Washington is on the verge of banning nearly all post-employment/post-service employee and contractor noncompete agreements, save for certain sale of business noncompetes and narrowly constructed nonsolicits, after the state legislature passed HB 1155. The bill, which would take effect June 30, 2027, now awaits the governor’s signature.
A. Nearly Comprehensive and Retroactive Ban on Noncompete Agreements
If HB 1155 is signed into law, all noncompetition covenants, regardless of when they were executed, would be void and unenforceable as of June 30, 2027. Employers would be prohibited from entering into, enforcing, or even representing that a worker is subject to a noncompete. The law would apply to employees, independent contractors, and performers, closing prior wage-based and industry exemptions.

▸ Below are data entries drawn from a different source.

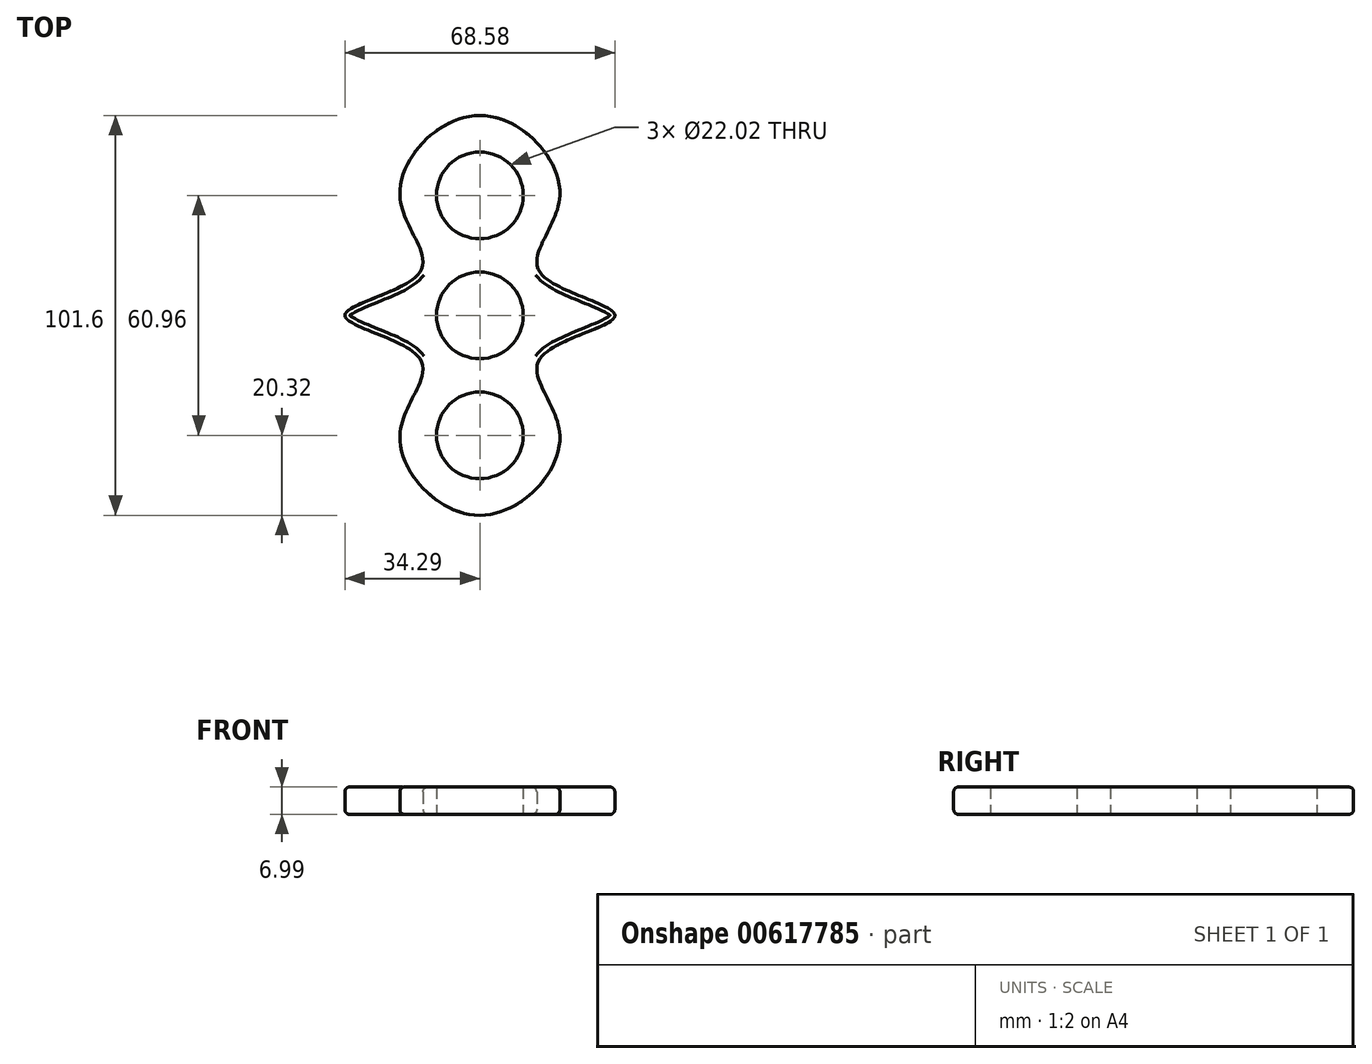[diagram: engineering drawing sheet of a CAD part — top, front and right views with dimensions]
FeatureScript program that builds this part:
annotation { "Feature Type Name" : "Feature", "Feature Type Description" : "" }
export const myFeature = defineFeature(function(context is Context, id is Id, definition is map)
    precondition{}
    {
        {
            var Q0;
            Q0=qCreatedBy(makeId("Top.planeOp"),FACE);
            var sketch = newSketch(context, id + "F0", { "sketchPlane" : qUnion([Q0])});
            skCircle(sketch, "E0", {"center": v(0, 0) * mm, "radius": 11.01 * mm});
            skCircle(sketch, "E1", {"center": v(0, 30.48) * mm, "radius": 11.01 * mm});
            skCircle(sketch, "E2", {"center": v(0, -30.48) * mm, "radius": 11.01 * mm});
            skLineSegment(sketch, "E3", {"start": v(0, 0) * mm, "end": v(0, -30.48) * mm});
            skLineSegment(sketch, "E4", {"start": v(0, 0) * mm, "end": v(0, 30.48) * mm});
            skFitSpline(sketch, "E5", {"points": [v(-15.24, -11.01) * mm, v(-34.3, 0) * mm, v(-15.24, 11.01) * mm, v(-20.32, 30.48) * mm, v(0, 50.8) * mm, v(20.32, 30.48) * mm, v(15.24, 11.01) * mm, v(34.3, 0) * mm, v(15.24, -11.01) * mm, v(20.32, -30.48) * mm, v(0, -50.8) * mm, v(-20.32, -30.48) * mm, v(-15.24, -11.01) * mm]});
            skLineSegment(sketch, "E6", {"start": v(0, 30.48) * mm, "end": v(0, 50.8) * mm});
            skLineSegment(sketch, "E7", {"start": v(0, -30.48) * mm, "end": v(0, -50.8) * mm});
            skLineSegment(sketch, "E8", {"start": v(0, -30.48) * mm, "end": v(-20.32, -30.48) * mm});
            skLineSegment(sketch, "E9", {"start": v(0, -30.48) * mm, "end": v(20.32, -30.48) * mm});
            skLineSegment(sketch, "E10", {"start": v(0, 30.48) * mm, "end": v(20.32, 30.48) * mm});
            skLineSegment(sketch, "E11", {"start": v(0, 30.48) * mm, "end": v(-20.32, 30.48) * mm});
            skLineSegment(sketch, "E12", {"start": v(0, 0) * mm, "end": v(34.3, 0) * mm});
            skLineSegment(sketch, "E13", {"start": v(0, 0) * mm, "end": v(-34.3, 0) * mm});
            skLineSegment(sketch, "E14", {"start": v(-15.24, -11.01) * mm, "end": v(15.24, -11.01) * mm});
            skLineSegment(sketch, "E15", {"start": v(-15.24, 11.01) * mm, "end": v(15.24, 11.01) * mm});
            skPoint(sketch, "E16", {"position": v(0, 11.01) * mm});
            skPoint(sketch, "E17", {"position": v(0, -11.01) * mm});
            skPoint(sketch, "E18", {"position": v(0, -15.24) * mm});
            skSolve(sketch);
        }
        {
            var Q0;
            Q0 = qSketchRegion(id + "F0", true);
            extrude(context, id + "F1", {"entities" : qUnion([Q0]), "depth" : 7 * mm, "offsetDistance" : 25.4 * mm});
        }
        {
            var Q0;
            Q0=makeQuery(id+"F1.opExtrude","CAP_EDGE",EDGE,{"disambiguationData":[OSD([sQuery(id+"F0.wireOp",EDGE,"E5")])],"isStart":true});
            var Q1;
            Q1=makeQuery(id+"F1.opExtrude","CAP_EDGE",EDGE,{"disambiguationData":[OSD([sQuery(id+"F0.wireOp",EDGE,"E5")])],"isStart":false});
            fillet(context, id + "F2", {"entities" : qUnion([Q0, Q1]), "radius" : 1.27 * mm, "tangentPropagation" : true, "allowEdgeOverflow" : false});
        }
    });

The bill plainly applies to and would render void all noncompetes entered into before, as well as on or after, June 30, 2027, that do not satisfy its limits. The bill also broadens the definition of “noncompetition covenant” to include agreements that require an employee or contractor to repay compensation as a consequence of leaving to work for another employer. These repayment-trigger provisions would be void as of June 30, 2027, unless they meet the narrow exception for bona fide educational expense reimbursement agreements.

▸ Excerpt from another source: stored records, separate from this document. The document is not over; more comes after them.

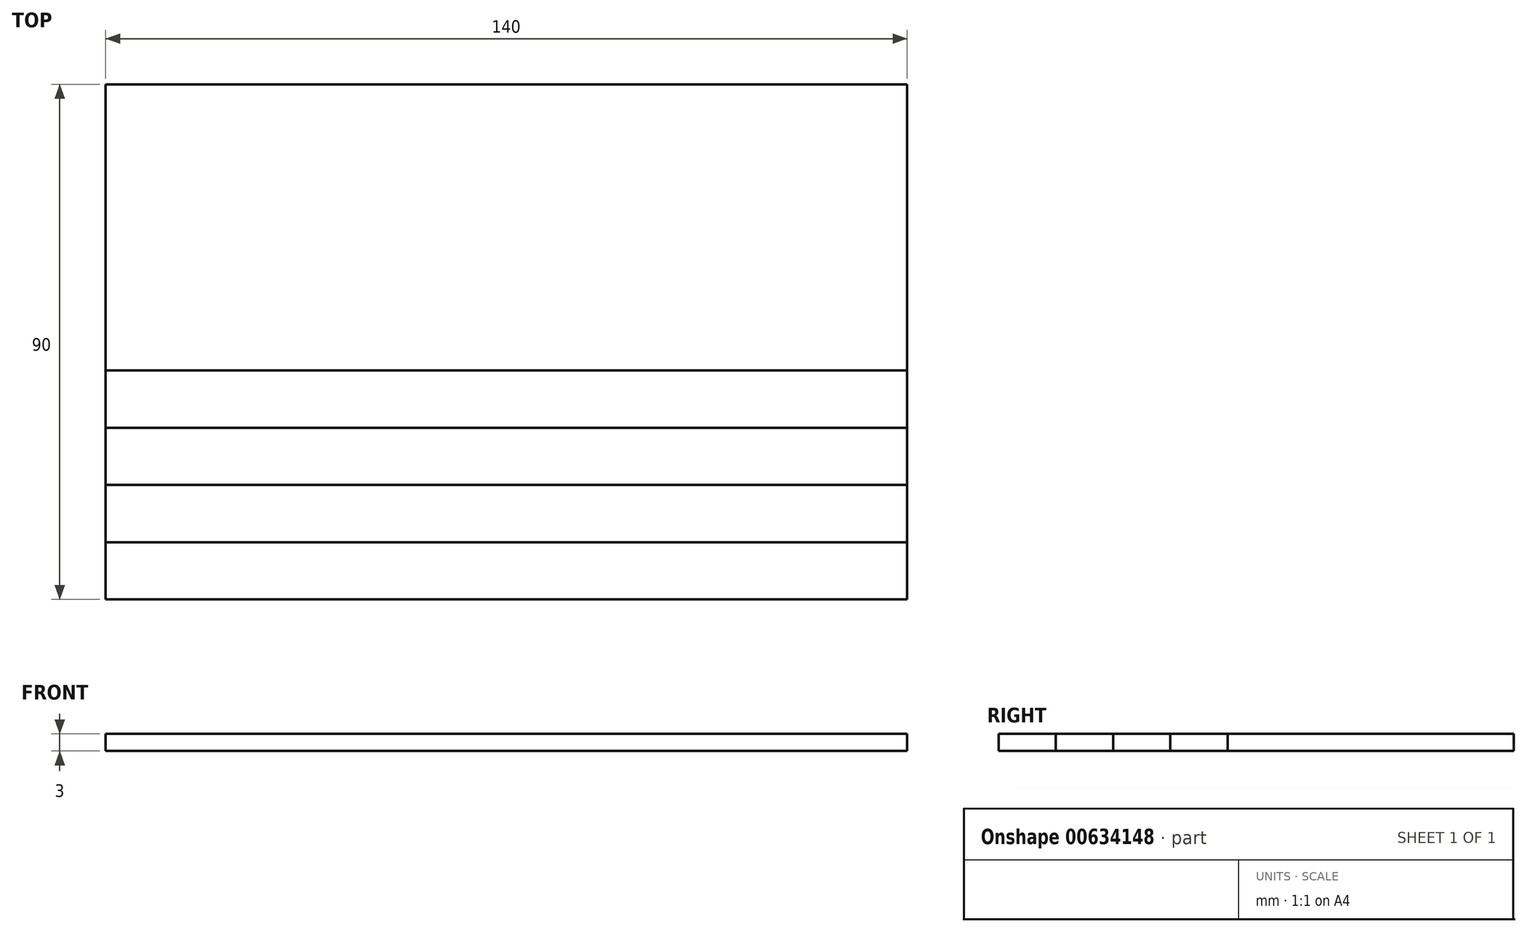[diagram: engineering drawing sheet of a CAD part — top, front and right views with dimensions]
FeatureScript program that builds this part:
annotation { "Feature Type Name" : "Feature", "Feature Type Description" : "" }
export const myFeature = defineFeature(function(context is Context, id is Id, definition is map)
    precondition{}
    {
        {
            var Q0;
            Q0=qCreatedBy(makeId("Right.planeOp"),FACE);
            var sketch = newSketch(context, id + "F0", { "sketchPlane" : qUnion([Q0])});
            skLineSegment(sketch, "E0.bottom", {"start": v(-10, 3) * mm, "end": v(0, 3) * mm});
            skLineSegment(sketch, "E0.top", {"start": v(-10, 0) * mm, "end": v(0, 0) * mm});
            skLineSegment(sketch, "E0.left", {"start": v(-10, 3) * mm, "end": v(-10, 0) * mm});
            skLineSegment(sketch, "E0.right", {"start": v(0, 3) * mm, "end": v(0, 0) * mm});
            skLineSegment(sketch, "E1.1.0.0", {"start": v(0, 0) * mm, "end": v(10, 0) * mm});
            skLineSegment(sketch, "E1.1.0.1", {"start": v(0, 3) * mm, "end": v(10, 3) * mm});
            skLineSegment(sketch, "E1.1.0.2", {"start": v(10, 3) * mm, "end": v(10, 0) * mm});
            skLineSegment(sketch, "E1.2.0.0", {"start": v(10, 0) * mm, "end": v(20, 0) * mm});
            skLineSegment(sketch, "E1.2.0.1", {"start": v(10, 3) * mm, "end": v(20, 3) * mm});
            skLineSegment(sketch, "E1.2.0.2", {"start": v(20, 3) * mm, "end": v(20, 0) * mm});
            skLineSegment(sketch, "E1.2.0.3", {"start": v(10, 3) * mm, "end": v(10, 0) * mm});
            skLineSegment(sketch, "E1.3.0.0", {"start": v(20, 0) * mm, "end": v(30, 0) * mm});
            skLineSegment(sketch, "E1.3.0.1", {"start": v(20, 3) * mm, "end": v(30, 3) * mm});
            skLineSegment(sketch, "E1.3.0.2", {"start": v(30, 3) * mm, "end": v(30, 0) * mm});
            skLineSegment(sketch, "E1.3.0.3", {"start": v(20, 3) * mm, "end": v(20, 0) * mm});
            skLineSegment(sketch, "E1.4.0.0", {"start": v(30, 0) * mm, "end": v(40, 0) * mm});
            skLineSegment(sketch, "E1.4.0.1", {"start": v(30, 3) * mm, "end": v(40, 3) * mm});
            skLineSegment(sketch, "E1.4.0.2", {"start": v(40, 3) * mm, "end": v(40, 0) * mm});
            skLineSegment(sketch, "E1.4.0.3", {"start": v(30, 3) * mm, "end": v(30, 0) * mm});
            skLineSegment(sketch, "E1.5.0.0", {"start": v(40, 0) * mm, "end": v(50, 0) * mm});
            skLineSegment(sketch, "E1.5.0.1", {"start": v(40, 3) * mm, "end": v(50, 3) * mm});
            skLineSegment(sketch, "E1.5.0.2", {"start": v(50, 3) * mm, "end": v(50, 0) * mm});
            skLineSegment(sketch, "E1.5.0.3", {"start": v(40, 3) * mm, "end": v(40, 0) * mm});
            skLineSegment(sketch, "E1.6.0.0", {"start": v(50, 0) * mm, "end": v(60, 0) * mm});
            skLineSegment(sketch, "E1.6.0.1", {"start": v(50, 3) * mm, "end": v(60, 3) * mm});
            skLineSegment(sketch, "E1.6.0.2", {"start": v(60, 3) * mm, "end": v(60, 0) * mm});
            skLineSegment(sketch, "E1.6.0.3", {"start": v(50, 3) * mm, "end": v(50, 0) * mm});
            skLineSegment(sketch, "E1.7.0.0", {"start": v(60, 0) * mm, "end": v(70, 0) * mm});
            skLineSegment(sketch, "E1.7.0.1", {"start": v(60, 3) * mm, "end": v(70, 3) * mm});
            skLineSegment(sketch, "E1.7.0.2", {"start": v(70, 3) * mm, "end": v(70, 0) * mm});
            skLineSegment(sketch, "E1.7.0.3", {"start": v(60, 3) * mm, "end": v(60, 0) * mm});
            skLineSegment(sketch, "E1.8.0.0", {"start": v(70, 0) * mm, "end": v(80, 0) * mm});
            skLineSegment(sketch, "E1.8.0.1", {"start": v(70, 3) * mm, "end": v(80, 3) * mm});
            skLineSegment(sketch, "E1.8.0.2", {"start": v(80, 3) * mm, "end": v(80, 0) * mm});
            skLineSegment(sketch, "E1.8.0.3", {"start": v(70, 3) * mm, "end": v(70, 0) * mm});
            skLineSegment(sketch, "E1.direction1", {"start": v(-10, 0) * mm, "end": v(0, 0) * mm, "construction": true});
            skSolve(sketch);
        }
        {
            var Q0;
            Q0=makeQuery(id+"F0.imprint","IMPRINT",FACE,{"disambiguationData":[TD([[makeQuery(id+"F0.imprint","IMPRINT",EDGE,{"derivedFrom":sQuery(id+"F0.wireOp",EDGE,"E0.bottom")}),-1.0]])]});
            var Q1;
            Q1=makeQuery(id+"F0.imprint","IMPRINT",FACE,{"disambiguationData":[TD([[makeQuery(id+"F0.imprint","IMPRINT",EDGE,{"derivedFrom":sQuery(id+"F0.wireOp",EDGE,"E1.2.0.0")}),1.0]])]});
            var Q2;
            Q2=makeQuery(id+"F0.imprint","IMPRINT",FACE,{"disambiguationData":[TD([[makeQuery(id+"F0.imprint","IMPRINT",EDGE,{"derivedFrom":sQuery(id+"F0.wireOp",EDGE,"E1.4.0.0")}),1.0]])]});
            var Q3;
            Q3=makeQuery(id+"F0.imprint","IMPRINT",FACE,{"disambiguationData":[TD([[makeQuery(id+"F0.imprint","IMPRINT",EDGE,{"derivedFrom":sQuery(id+"F0.wireOp",EDGE,"E1.6.0.0")}),1.0]])]});
            var Q4;
            Q4=makeQuery(id+"F0.imprint","IMPRINT",FACE,{"disambiguationData":[TD([[makeQuery(id+"F0.imprint","IMPRINT",EDGE,{"derivedFrom":sQuery(id+"F0.wireOp",EDGE,"E1.8.0.0")}),1.0]])]});
            extrude(context, id + "F1", {"entities" : qUnion([Q0, Q1, Q2, Q3, Q4]), "depth" : 140 * mm, "offsetDistance" : 25 * mm});
        }
        {
            var Q0;
            Q0=makeQuery(id+"F0.imprint","IMPRINT",FACE,{"disambiguationData":[TD([[makeQuery(id+"F0.imprint","IMPRINT",EDGE,{"derivedFrom":sQuery(id+"F0.wireOp",EDGE,"E1.1.0.0")}),1.0]])]});
            var Q1;
            Q1=makeQuery(id+"F0.imprint","IMPRINT",FACE,{"disambiguationData":[TD([[makeQuery(id+"F0.imprint","IMPRINT",EDGE,{"derivedFrom":sQuery(id+"F0.wireOp",EDGE,"E1.3.0.0")}),1.0]])]});
            var Q2;
            Q2=makeQuery(id+"F0.imprint","IMPRINT",FACE,{"disambiguationData":[TD([[makeQuery(id+"F0.imprint","IMPRINT",EDGE,{"derivedFrom":sQuery(id+"F0.wireOp",EDGE,"E1.5.0.0")}),1.0]])]});
            var Q3;
            Q3=makeQuery(id+"F0.imprint","IMPRINT",FACE,{"disambiguationData":[TD([[makeQuery(id+"F0.imprint","IMPRINT",EDGE,{"derivedFrom":sQuery(id+"F0.wireOp",EDGE,"E1.7.0.0")}),1.0]])]});
            extrude(context, id + "F2", {"entities" : qUnion([Q0, Q1, Q2, Q3]), "depth" : 140 * mm, "offsetDistance" : 25 * mm});
        }
        {
            var Q0;
            Q0=makeQuery(id+"F1.opExtrude","SWEPT_FACE",FACE,{"disambiguationData":[OSD([sQuery(id+"F0.wireOp",EDGE,"E1.8.0.1")])]});
            var sketch = newSketch(context, id + "F3", { "sketchPlane" : qUnion([Q0])});
            skLineSegment(sketch, "E2.bottom", {"start": v(0, 80) * mm, "end": v(60, 80) * mm});
            skLineSegment(sketch, "E2.top", {"start": v(0, 40) * mm, "end": v(60, 40) * mm});
            skLineSegment(sketch, "E2.left", {"start": v(0, 80) * mm, "end": v(0, 40) * mm});
            skLineSegment(sketch, "E2.right", {"start": v(60, 80) * mm, "end": v(60, 40) * mm});
            skSolve(sketch);
        }
        {
            var Q0;
            Q0 = qSketchRegion(id + "F3", true);
            var Q1;
            Q1=makeQuery(id+"F1.opExtrude","SWEPT_FACE",FACE,{"disambiguationData":[OSD([sQuery(id+"F0.wireOp",EDGE,"E1.4.0.0")])]});
            extrude(context, id + "F4", {"entities" : qUnion([Q0]), "operationType" : NewBodyOperationType.REMOVE, "endBound" : BoundingType.UP_TO_SURFACE, "oppositeDirection" : true, "depth" : 25 * mm, "endBoundEntityFace" : qUnion([Q1]), "offsetDistance" : 25 * mm});
        }
        {
            var Q0;
            {var subQ0=sQuery(id+"F3.wireOp",EDGE,"E2.top");Q0=makeQuery(id+"F3.imprint","IMPRINT",FACE,{"disambiguationData":[TD([[makeQuery(id+"F3.imprint","IMPRINT",EDGE,{"derivedFrom":subQ0}),1.0]])]});}
            var Q1;
            {var subQ0=sQuery(id+"F3.wireOp",EDGE,"E2.bottom");Q1=makeQuery(id+"F3.imprint","IMPRINT",FACE,{"disambiguationData":[TD([[makeQuery(id+"F3.imprint","IMPRINT",EDGE,{"derivedFrom":subQ0}),1.0]])]});}
            var Q2;
            Q2=makeQuery(id+"F2.opExtrude","SWEPT_FACE",FACE,{"disambiguationData":[OSD([sQuery(id+"F0.wireOp",EDGE,"E1.5.0.0")])]});
            extrude(context, id + "F5", {"entities" : qUnion([Q0, Q1]), "operationType" : NewBodyOperationType.ADD, "endBound" : BoundingType.UP_TO_SURFACE, "oppositeDirection" : true, "depth" : 25 * mm, "endBoundEntityFace" : qUnion([Q2]), "offsetDistance" : 25 * mm});
        }
    });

B. Limited Customer and Personnel Nonsolicitation Agreements Remain Enforceable
The bill does not prohibit employers from restricting former employees from soliciting (a) personnel and (b) for up to 18 months, customers, both current and prospective, with which the employee had a direct relationship. A customer nonsolicit that restricts the former employee from “accepting” or “transacting” business with the employer’s customers would be void.
C. Written Notice Requirement
By October 1, 2027, employers would need to make “reasonable efforts” to notify, in writing, all current and former workers whose noncompetes remain within their effective period that such agreements are void and unenforceable.
D. Enforcement Risks
HB 1155 vests the Washington attorney general with authority to investigate and enforce the law. In addition, aggrieved employees would be able to bring civil claims to recover the greater of their actual damages or $5,000, plus attorneys’ fees and costs. Actual damages may include, for example, losses arising from forgoing job opportunities in deference to a noncompete that is void under the new law.

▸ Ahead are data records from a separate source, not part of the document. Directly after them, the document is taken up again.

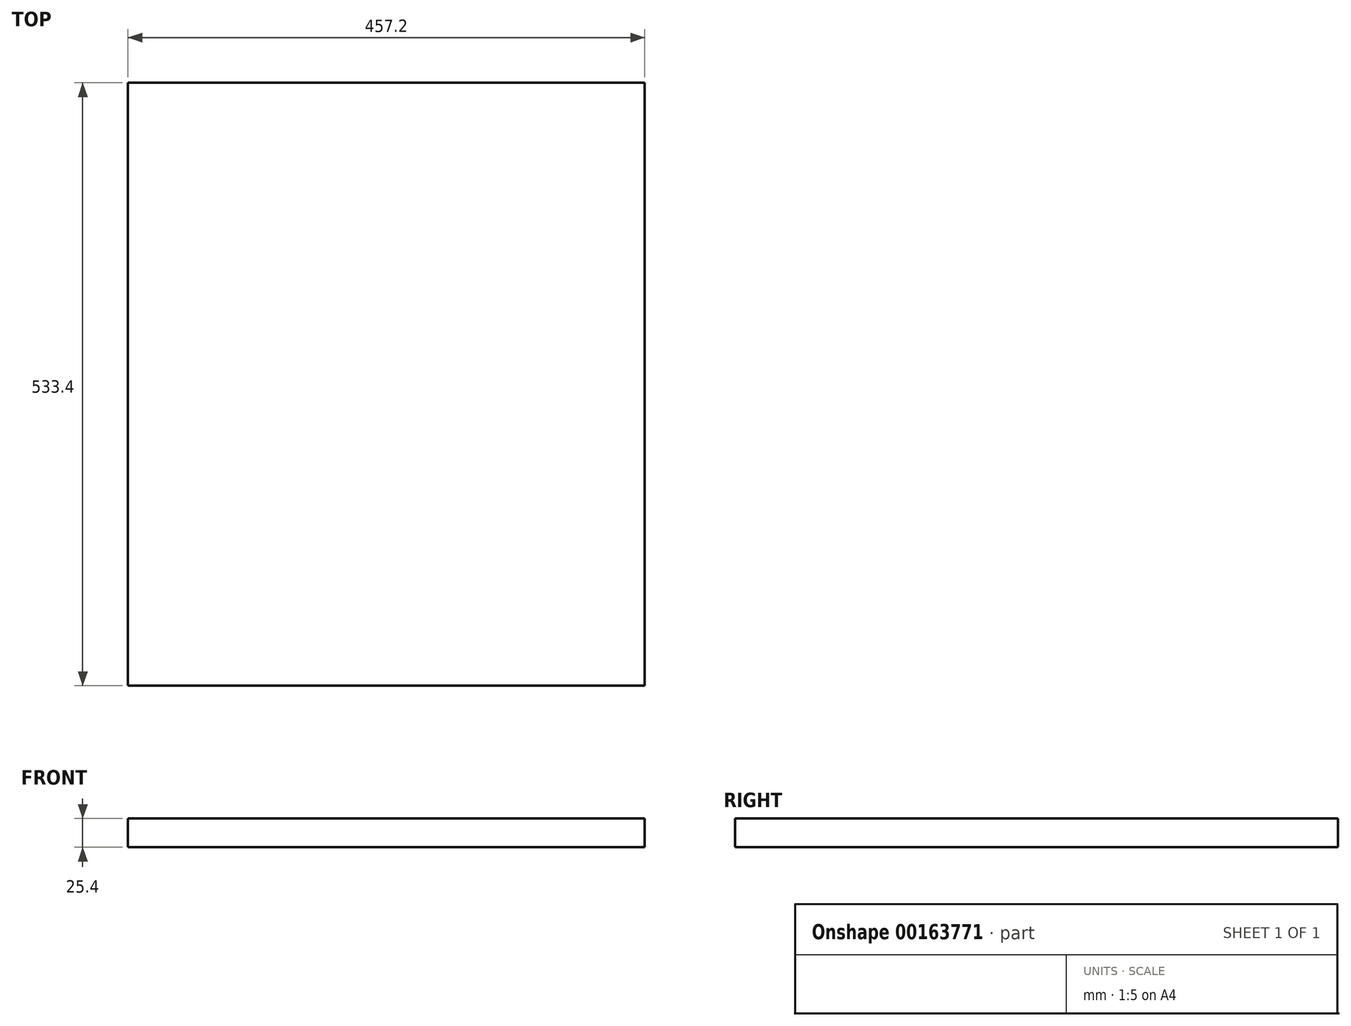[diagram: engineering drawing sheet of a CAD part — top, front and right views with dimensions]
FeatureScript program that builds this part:
annotation { "Feature Type Name" : "Feature", "Feature Type Description" : "" }
export const myFeature = defineFeature(function(context is Context, id is Id, definition is map)
    precondition{}
    {
        {
            var Q0;
            Q0=qCreatedBy(makeId("Top.planeOp"),FACE);
            var sketch = newSketch(context, id + "F0", { "sketchPlane" : qUnion([Q0])});
            skLineSegment(sketch, "E0.bottom", {"start": v(228.6, 266.7) * mm, "end": v(-228.6, 266.7) * mm});
            skLineSegment(sketch, "E0.top", {"start": v(228.6, -266.7) * mm, "end": v(-228.6, -266.7) * mm});
            skLineSegment(sketch, "E0.left", {"start": v(228.6, 266.7) * mm, "end": v(228.6, -266.7) * mm});
            skLineSegment(sketch, "E0.right", {"start": v(-228.6, 266.7) * mm, "end": v(-228.6, -266.7) * mm});
            skPoint(sketch, "E0.middle", {"position": v(0, 0) * mm});
            skSolve(sketch);
        }
        {
            var Q0;
            Q0=qSketchRegion(id+"F0",true);
            extrude(context, id + "F1", {"entities" : qUnion([Q0]), "depth" : 25.4 * mm, "offsetDistance" : 25.4 * mm});
        }
    });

E. Sale-of-Business Exception
Like California law, HB 1155 would exempt and preserve certain “sale-of-business” noncompetes, specifically in connection with the purchase or sale of the goodwill of a business or otherwise the acquisition or disposition of an ownership interest, but only if the person subject to the noncompete purchases, sells, acquires, or disposes of an ownership interest representing 1% or more of the business. Agreements failing that test would be void, retroactively and prospectively, under the bill.
HB 1155 closely mirrors California’s comprehensive noncompete ban under Business and Professions Code § 16600, et seq, and its recently enacted “stay or pay” ban law, Assembly Bill (AB) 692. However, HB 1155 is materially more restrictive than AB 692, which preserves a California employer’s ability to clawback/demand repayment of certain signing bonuses and other such payments entered into at the outset of employment, where precise conditions regarding such clawbacks are met and conveyed in writing to the employee. HB 1155 would bar any agreement that requires an employee to return, repay, or forfeit any right, benefit, or compensation, as a consequence of the individual leaving to work for another employer. The full scope of HB 1155’s “stay or pay” ban is not entirely clear, but as currently drafted, the prohibition is extremely broad.
If signed, Washington will join California and a growing number of states in banning noncompetition covenants outright.